MP investiga suposto esquema de fraudes em obras de estradas rurais na gestão de Rodrigo Garcia
O Ministério Público de São Paulo (MP-SP) está investigando um suposto esquema de fraudes em contratos para obras de estradas rurais que incluem reparos na Zona Sul da capital paulista, firmados durante a gestão do ex-governador Rodrigo Garcia. Embora a maior parte das obras investigadas esteja no interior do estado, o MP afirma que há contratos na capital sob suspeita, entre eles o da Estrada do Gramado, em Parelheiros, no extremo sul da cidade.
Mais de 350 obras do programa Melhor Caminho sob análise
Segundo a investigação, a recuperação da via integra o conjunto de mais de 350 obras da Secretaria de Agricultura analisadas por suspeita de irregularidades no âmbito do programa Melhor Caminho, voltado à recuperação de estradas rurais. Os contratos foram assinados em 2022, último ano da gestão Rodrigo Garcia, que assumiu o cargo depois que João Doria deixou o governo para disputar a Presidência e permaneceu até ser sucedido por Tarcísio de Freitas.
De acordo com o Ministério Público, o governo estadual autorizou aditivos contratuais após pedidos de reequilíbrio econômico-financeiro apresentados por empresas executoras. O MP sustenta que as justificativas eram padronizadas e sem comprovação técnica, e que os reajustes foram concedidos inclusive para obras paralisadas ou não iniciadas.
Obra em Parelheiros com valor aditivado e execução questionada
No caso específico de Parelheiros, o contrato previa R$ 3,032 milhões para reparos na Estrada do Gramado e em outras duas vias do bairro, totalizando 19 quilômetros. Com um aditivo autorizado pela Secretaria de Agricultura, o valor foi acrescido em R$ 146 mil. Moradores da região afirmam que a obra não avançou além de serviços pontuais, enquanto o governo do estado afirma que a execução atingiu 62% e que os pagamentos foram proporcionais ao avanço dos serviços.
A investigação também aponta que empresas chegaram a simular canteiros de obras para liberar pagamentos iniciais, com relatos de estruturas montadas apenas com cadeiras de plástico e guarda-sóis para justificar desembolsos públicos.
Prejuízo estimado em R$ 50 milhões e ações judiciais em andamento
O Ministério Público estima um prejuízo de R$ 50 milhões aos cofres públicos e já ingressou com 17 ações judiciais, pedindo o bloqueio de bens das empresas envolvidas e do ex-secretário de Agricultura Francisco Matturro. A promotoria informou que pretende propor novas ações para tentar recuperar os valores pagos indevidamente.
Entre as irregularidades identificadas estão:
- Obras aprovadas com base apenas em fotografias
- Uso da mesma imagem para validar serviços diferentes em municípios distintos
- Aditivos contratuais concedidos sem comprovação técnica adequada
- Reajustes baseados em justificativas padronizadas sobre aumento do diesel, pandemia e guerra
Defesas apresentadas pelos investigados
Em nota, Francisco Matturro afirmou que atuou em conformidade com a legislação e que os aditivos contratuais foram precedidos de análise técnica e aval da Procuradoria-Geral do Estado. Rodrigo Garcia disse que apoia a investigação de qualquer irregularidade, que suas contas foram aprovadas pelos órgãos de controle e que seus atos como governador não são alvo da apuração.

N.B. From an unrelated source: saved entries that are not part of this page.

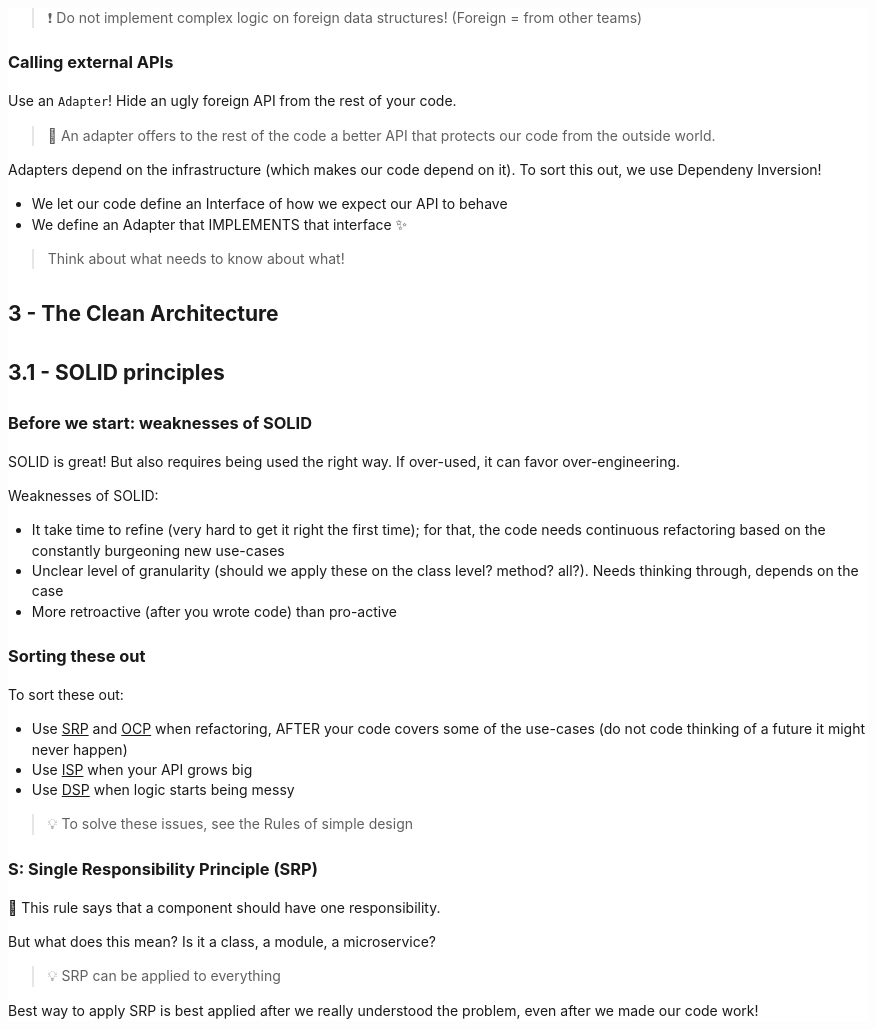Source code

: 
> :exclamation: Do not implement complex logic on foreign data structures! (Foreign = from other teams)

### Calling external APIs

Use an `Adapter`! Hide an ugly foreign API from the rest of your code.

> :thought_balloon: An adapter offers to the rest of the code a better API that protects our code from the outside world.

Adapters depend on the infrastructure (which makes our code depend on it). To sort this out, we use Dependeny Inversion!
- We let our code define an Interface of how we expect our API to behave
- We define an Adapter that IMPLEMENTS that interface :sparkles:

> Think about what needs to know about what!


## 3 - The Clean Architecture

## 3.1 - SOLID principles

### Before we start: weaknesses of SOLID

SOLID is great! But also requires being used the right way. If over-used, it can favor over-engineering.

Weaknesses of SOLID:
- It take time to refine (very hard to get it right the first time); for that, the code needs continuous refactoring based on the constantly burgeoning new use-cases
- Unclear level of granularity (should we apply these on the class level? method? all?). Needs thinking through, depends on the case
- More retroactive (after you wrote code) than pro-active

### Sorting these out

To sort these out:
- Use [SRP](#s-single-responsibility-principle-srp) and [OCP](#o-open-closed-principle) when refactoring, AFTER your code covers some of the use-cases (do not code thinking of a future it might never happen)
- Use [ISP](#i-interface-segregation-principle-isp) when your API grows big
- Use [DSP](#d-dependency-inversion-principle) when logic starts being messy

> :bulb: To solve these issues, see the Rules of simple design


### S: Single Responsibility Principle (SRP)

:scroll: This rule says that a component should have one responsibility.

But what does this mean? Is it a class, a module, a microservice?

> :bulb: SRP can be applied to everything

Best way to apply SRP is best applied after we really understood the problem, even after we made our code work!
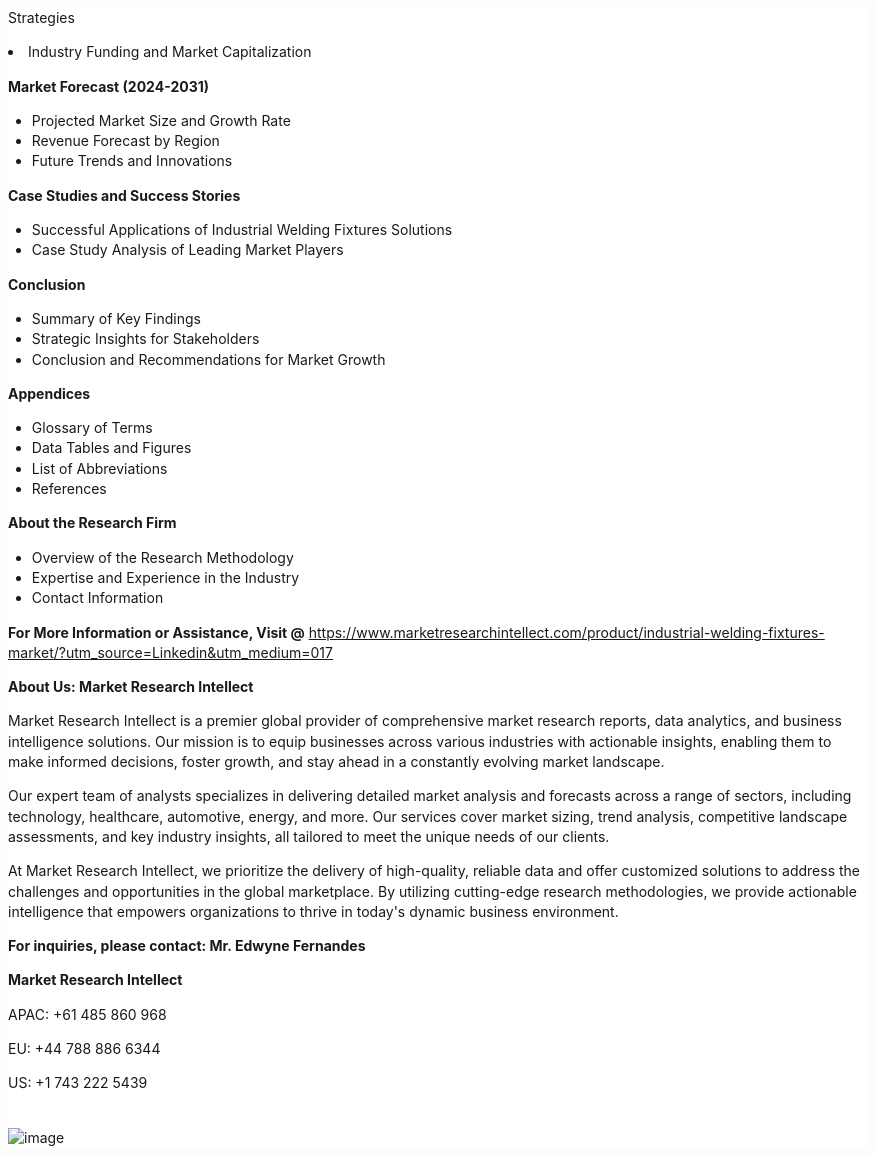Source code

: Strategies</li><li>Industry Funding and Market Capitalization</li></ul><p><strong>Market Forecast (2024-2031)</strong></p><ul><li>Projected Market Size and Growth Rate</li><li>Revenue Forecast by Region</li><li>Future Trends and Innovations</li></ul><p><strong>Case Studies and Success Stories</strong></p><ul><li>Successful Applications of Industrial Welding Fixtures Solutions</li><li>Case Study Analysis of Leading Market Players</li></ul><p><strong>Conclusion</strong></p><ul><li>Summary of Key Findings</li><li>Strategic Insights for Stakeholders</li><li>Conclusion and Recommendations for Market Growth</li></ul><p><strong>Appendices</strong></p><ul><li>Glossary of Terms</li><li>Data Tables and Figures</li><li>List of Abbreviations</li><li>References</li></ul><p><strong>About the Research Firm</strong></p><ul><li>Overview of the Research Methodology</li><li>Expertise and Experience in the Industry</li><li>Contact Information</li></ul></div><div class="article-main__content" data-test-id="publishing-text-block"><p><span class="font-[700]"><strong>For More Information or Assistance, Visit @</strong>&nbsp;<a href="https://www.marketresearchintellect.com/product/industrial-welding-fixtures-market/?utm_source=Linkedin&utm_medium=017">https://www.marketresearchintellect.com/product/industrial-welding-fixtures-market/?utm_source=Linkedin&utm_medium=017</a></span></p><p><strong>About Us: Market Research Intellect</strong></p><p>Market Research Intellect is a premier global provider of comprehensive market research reports, data analytics, and business intelligence solutions. Our mission is to equip businesses across various industries with actionable insights, enabling them to make informed decisions, foster growth, and stay ahead in a constantly evolving market landscape.</p><p>Our expert team of analysts specializes in delivering detailed market analysis and forecasts across a range of sectors, including technology, healthcare, automotive, energy, and more. Our services cover market sizing, trend analysis, competitive landscape assessments, and key industry insights, all tailored to meet the unique needs of our clients.</p><p>At Market Research Intellect, we prioritize the delivery of high-quality, reliable data and offer customized solutions to address the challenges and opportunities in the global marketplace. By utilizing cutting-edge research methodologies, we provide actionable intelligence that empowers organizations to thrive in today's dynamic business environment.</p><p><strong>For inquiries, please contact: Mr. Edwyne Fernandes</strong></p><p><strong>Market Research Intellect</strong></p><p>APAC: +61 485 860 968</p><p>EU: +44 788 886 6344</p><p>US: +1 743 222 5439</p></div><div class="article-main__content" data-test-id="publishing-text-block">&nbsp;</div>
![image](https://github.com/user-attachments/assets/107df605-931a-40ab-9b82-b8e76788829f)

A empresa Rodoserv Engenharia não respondeu aos questionamentos da reportagem. A atual gestão da Secretaria de Agricultura e Abastecimento informou que colabora com as investigações, reforçou os mecanismos de fiscalização e que as obras citadas em Caçapava e Novo Horizonte, que apresentaram deterioração precoce, já foram refeitas.

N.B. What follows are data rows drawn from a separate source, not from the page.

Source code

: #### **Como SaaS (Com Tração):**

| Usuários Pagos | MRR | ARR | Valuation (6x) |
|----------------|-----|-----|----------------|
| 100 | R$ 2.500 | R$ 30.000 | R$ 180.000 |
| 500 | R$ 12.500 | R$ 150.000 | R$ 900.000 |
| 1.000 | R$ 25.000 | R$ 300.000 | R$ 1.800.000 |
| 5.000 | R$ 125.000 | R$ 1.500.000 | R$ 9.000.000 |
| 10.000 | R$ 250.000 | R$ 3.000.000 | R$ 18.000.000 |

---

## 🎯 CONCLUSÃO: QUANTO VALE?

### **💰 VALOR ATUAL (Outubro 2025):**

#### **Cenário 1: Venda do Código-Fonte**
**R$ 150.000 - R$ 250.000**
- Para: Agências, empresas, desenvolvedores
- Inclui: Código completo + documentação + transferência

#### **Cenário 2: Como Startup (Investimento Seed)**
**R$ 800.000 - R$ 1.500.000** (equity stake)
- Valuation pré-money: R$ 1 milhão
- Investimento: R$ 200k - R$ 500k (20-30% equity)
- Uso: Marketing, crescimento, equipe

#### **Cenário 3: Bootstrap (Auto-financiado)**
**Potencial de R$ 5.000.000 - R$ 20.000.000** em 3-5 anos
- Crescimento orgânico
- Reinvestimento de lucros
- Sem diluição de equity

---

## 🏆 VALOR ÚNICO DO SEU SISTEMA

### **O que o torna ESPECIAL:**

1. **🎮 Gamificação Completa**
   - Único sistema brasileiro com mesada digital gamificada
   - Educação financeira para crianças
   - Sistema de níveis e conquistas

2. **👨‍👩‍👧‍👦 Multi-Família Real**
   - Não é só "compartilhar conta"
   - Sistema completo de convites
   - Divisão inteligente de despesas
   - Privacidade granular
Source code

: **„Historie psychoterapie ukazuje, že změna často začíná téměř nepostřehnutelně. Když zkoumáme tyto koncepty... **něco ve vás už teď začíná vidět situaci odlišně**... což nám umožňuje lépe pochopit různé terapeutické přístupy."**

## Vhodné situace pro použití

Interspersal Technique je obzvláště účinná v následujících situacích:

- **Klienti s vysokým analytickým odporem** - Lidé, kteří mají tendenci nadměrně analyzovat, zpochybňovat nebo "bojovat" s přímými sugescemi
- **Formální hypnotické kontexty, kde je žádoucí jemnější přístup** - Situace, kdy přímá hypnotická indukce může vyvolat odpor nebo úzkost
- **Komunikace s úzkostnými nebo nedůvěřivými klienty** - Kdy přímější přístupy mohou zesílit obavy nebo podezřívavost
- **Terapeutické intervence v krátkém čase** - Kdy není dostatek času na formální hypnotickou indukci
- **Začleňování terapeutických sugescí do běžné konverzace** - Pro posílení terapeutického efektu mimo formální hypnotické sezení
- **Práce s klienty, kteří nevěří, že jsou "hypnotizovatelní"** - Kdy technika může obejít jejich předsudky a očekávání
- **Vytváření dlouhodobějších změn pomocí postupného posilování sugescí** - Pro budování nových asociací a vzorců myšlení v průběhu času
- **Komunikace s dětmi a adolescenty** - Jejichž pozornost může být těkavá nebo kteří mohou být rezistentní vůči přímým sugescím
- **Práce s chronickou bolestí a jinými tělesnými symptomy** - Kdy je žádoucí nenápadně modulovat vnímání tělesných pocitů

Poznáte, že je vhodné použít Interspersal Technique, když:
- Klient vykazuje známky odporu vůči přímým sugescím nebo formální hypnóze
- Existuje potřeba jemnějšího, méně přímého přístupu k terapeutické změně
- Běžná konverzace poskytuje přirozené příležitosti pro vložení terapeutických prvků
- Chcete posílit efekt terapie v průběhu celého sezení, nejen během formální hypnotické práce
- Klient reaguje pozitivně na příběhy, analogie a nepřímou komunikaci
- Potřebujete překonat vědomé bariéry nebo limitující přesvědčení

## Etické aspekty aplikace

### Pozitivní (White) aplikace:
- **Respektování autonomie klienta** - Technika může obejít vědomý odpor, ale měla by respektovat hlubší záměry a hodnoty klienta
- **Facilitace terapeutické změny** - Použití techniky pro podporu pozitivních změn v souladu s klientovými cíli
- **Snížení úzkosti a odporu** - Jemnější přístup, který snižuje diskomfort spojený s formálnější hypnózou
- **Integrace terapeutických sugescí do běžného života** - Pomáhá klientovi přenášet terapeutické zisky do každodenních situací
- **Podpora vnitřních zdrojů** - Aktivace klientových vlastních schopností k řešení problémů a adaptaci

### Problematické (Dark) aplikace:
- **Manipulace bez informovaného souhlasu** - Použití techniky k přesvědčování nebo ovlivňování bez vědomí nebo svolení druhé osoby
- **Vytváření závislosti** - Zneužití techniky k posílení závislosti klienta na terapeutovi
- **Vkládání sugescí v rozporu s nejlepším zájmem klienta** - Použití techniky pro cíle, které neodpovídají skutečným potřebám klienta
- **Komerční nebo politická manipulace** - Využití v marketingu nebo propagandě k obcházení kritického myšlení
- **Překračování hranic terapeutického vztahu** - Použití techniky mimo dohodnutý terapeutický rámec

Casos específicos de irregularidades identificadas
A investigação identificou situações graves em diversas regiões do estado. Em Itajobi, perto de Catanduva, a mesma estrada foi incluída em dois contratos diferentes, e duas empresas receberam valores pela mesma obra. Em Caçapava, no Vale do Paraíba, e em Novo Horizonte, na região de Rio Preto, vias entregues no fim da gestão Rodrigo Garcia apresentaram sinais de deterioração pouco tempo após a conclusão.
Segundo o promotor Sílvio Marques, as alegações usadas para justificar os reajustes não se sustentam tecnicamente. "À época dos reajustes, o preço dos combustíveis estava em queda, a pandemia já era conhecida e a guerra não havia impactado os custos das obras. Era uma afirmação absolutamente mentirosa", afirmou o representante do Ministério Público.
A Prefeitura de São Paulo informou separadamente que a pavimentação da Estrada do Gramado está em fase de licitação, com previsão de início ainda no primeiro semestre deste ano, indicando que a via continua necessitando de intervenções estruturais.